Dall’arma improvvisata al martello: la strategia della paura
La violenza utilizzata dai due rapinatori si manifestava in modi diversi a seconda del bersaglio. Se in un supermercato nel quartiere Parella non hanno esitato a minacciare un cassiere con un coccio di bottiglia – un’arma di fortuna che rivela una pericolosa disperazione –, in altri due assalti, tra cui una farmacia di Pozzo Strada, sono stati visti brandire un coltello per intimidire i dipendenti.
Il colpo più eclatante, quello che ha acceso i riflettori sulla vicenda, resta però l’incursione alla gioielleria di corso Francia. Qui, uno dei rapinatori, come mostrato chiaramente dalle riprese, ha sfondato la vetrina a martellate in pochi secondi per arraffare tre orologi di pregio. Un gesto audace, con l’ulteriore aggravante di una finta estrazione di un’arma dalla cintura per tenere a bada un dipendente che tentava una reazione.

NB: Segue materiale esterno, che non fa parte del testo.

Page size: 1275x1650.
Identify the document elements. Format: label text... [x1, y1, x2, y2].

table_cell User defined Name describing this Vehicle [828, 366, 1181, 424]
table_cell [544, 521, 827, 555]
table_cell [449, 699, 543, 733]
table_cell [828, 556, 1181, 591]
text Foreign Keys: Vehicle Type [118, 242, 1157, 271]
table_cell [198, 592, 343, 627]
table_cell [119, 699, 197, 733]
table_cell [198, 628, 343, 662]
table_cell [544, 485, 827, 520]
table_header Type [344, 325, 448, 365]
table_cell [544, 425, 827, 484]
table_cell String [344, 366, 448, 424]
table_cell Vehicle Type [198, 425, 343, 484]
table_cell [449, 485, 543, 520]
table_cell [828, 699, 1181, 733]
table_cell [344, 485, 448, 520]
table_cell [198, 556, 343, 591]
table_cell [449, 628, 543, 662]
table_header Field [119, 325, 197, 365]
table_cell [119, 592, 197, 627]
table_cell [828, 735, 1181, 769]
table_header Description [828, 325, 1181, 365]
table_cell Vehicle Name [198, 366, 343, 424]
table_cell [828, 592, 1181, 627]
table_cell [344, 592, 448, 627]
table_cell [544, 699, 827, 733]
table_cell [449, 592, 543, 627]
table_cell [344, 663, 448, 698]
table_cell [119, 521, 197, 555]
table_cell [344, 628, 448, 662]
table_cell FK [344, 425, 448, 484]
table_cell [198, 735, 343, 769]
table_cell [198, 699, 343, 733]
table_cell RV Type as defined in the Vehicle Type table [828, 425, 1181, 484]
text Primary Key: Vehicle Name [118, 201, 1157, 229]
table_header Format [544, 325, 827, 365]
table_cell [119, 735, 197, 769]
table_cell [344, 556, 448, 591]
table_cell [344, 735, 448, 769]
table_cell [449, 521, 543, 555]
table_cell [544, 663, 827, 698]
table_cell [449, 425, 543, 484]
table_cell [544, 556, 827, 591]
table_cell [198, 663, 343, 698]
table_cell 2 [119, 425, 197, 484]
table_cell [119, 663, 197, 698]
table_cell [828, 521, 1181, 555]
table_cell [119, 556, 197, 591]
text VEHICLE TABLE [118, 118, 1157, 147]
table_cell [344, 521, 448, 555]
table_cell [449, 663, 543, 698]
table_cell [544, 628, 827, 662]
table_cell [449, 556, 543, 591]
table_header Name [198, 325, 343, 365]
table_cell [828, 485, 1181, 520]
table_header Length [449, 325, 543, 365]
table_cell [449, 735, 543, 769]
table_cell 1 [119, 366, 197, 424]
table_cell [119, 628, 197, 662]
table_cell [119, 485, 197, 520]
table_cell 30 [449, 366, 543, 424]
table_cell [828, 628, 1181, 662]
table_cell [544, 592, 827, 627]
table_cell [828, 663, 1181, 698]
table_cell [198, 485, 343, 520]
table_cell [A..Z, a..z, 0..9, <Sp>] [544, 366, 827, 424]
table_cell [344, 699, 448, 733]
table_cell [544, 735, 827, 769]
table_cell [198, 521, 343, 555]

L’occhio elettronico e il dettaglio che incastra
Come spesso accade nella cronaca moderna, a rivelare il volto dei criminali non è stata solo la testimonianza umana, ma la memoria infallibile della tecnologia. Le immagini dei sistemi di videosorveglianza, interni ed esterni agli esercizi colpiti, sono state decisive per ricostruire gli spostamenti e identificare i due.
Le indagini hanno permesso di rintracciare i due uomini a Biella, dove sono stati bloccati nei pressi di un giardino pubblico. Le successive perquisizioni domiciliari hanno fornito la prova finale: il sequestro di capi d’abbigliamento compatibili con quelli immortalati durante le rapine.